EXERCISE REQUIREMENTS —
Find the line with "use my SuperNova" in the entries below, then reproduce it and every line after it down to and including the line with "Posterior Chain", exactly.

(Beginning of THE INPUT)

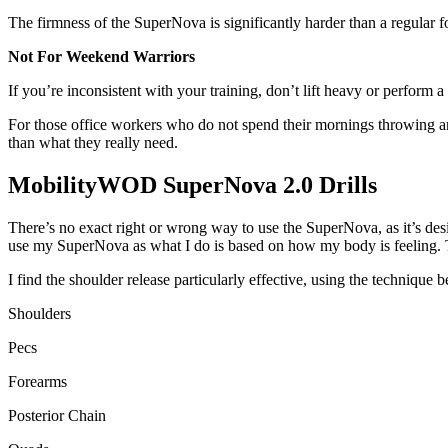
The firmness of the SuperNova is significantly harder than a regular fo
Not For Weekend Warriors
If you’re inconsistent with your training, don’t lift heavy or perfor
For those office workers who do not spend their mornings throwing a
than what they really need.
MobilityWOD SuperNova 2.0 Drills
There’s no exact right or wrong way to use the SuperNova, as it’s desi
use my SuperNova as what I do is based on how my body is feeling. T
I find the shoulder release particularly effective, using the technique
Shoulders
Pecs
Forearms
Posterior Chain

(End of THE INPUT)
(Beginning of THE INPUT)

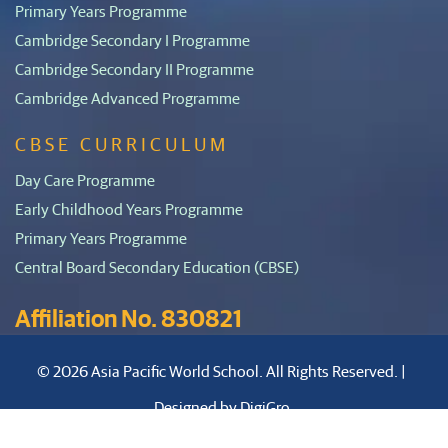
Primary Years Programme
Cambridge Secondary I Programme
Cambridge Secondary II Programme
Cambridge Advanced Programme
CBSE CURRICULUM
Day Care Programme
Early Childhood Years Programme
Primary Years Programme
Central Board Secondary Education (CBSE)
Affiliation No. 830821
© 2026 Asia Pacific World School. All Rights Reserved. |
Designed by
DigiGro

(End of THE INPUT)
(Beginning of THE INPUT)

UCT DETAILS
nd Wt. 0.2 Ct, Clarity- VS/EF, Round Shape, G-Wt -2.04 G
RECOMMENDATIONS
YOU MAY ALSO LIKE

(End of THE INPUT)

PROBLEM SOLUTION —
use my SuperNova as what I do is based on how my body is feeling. T
I find the shoulder release particularly effective, using the technique
Shoulders
Pecs
Forearms
Posterior Chain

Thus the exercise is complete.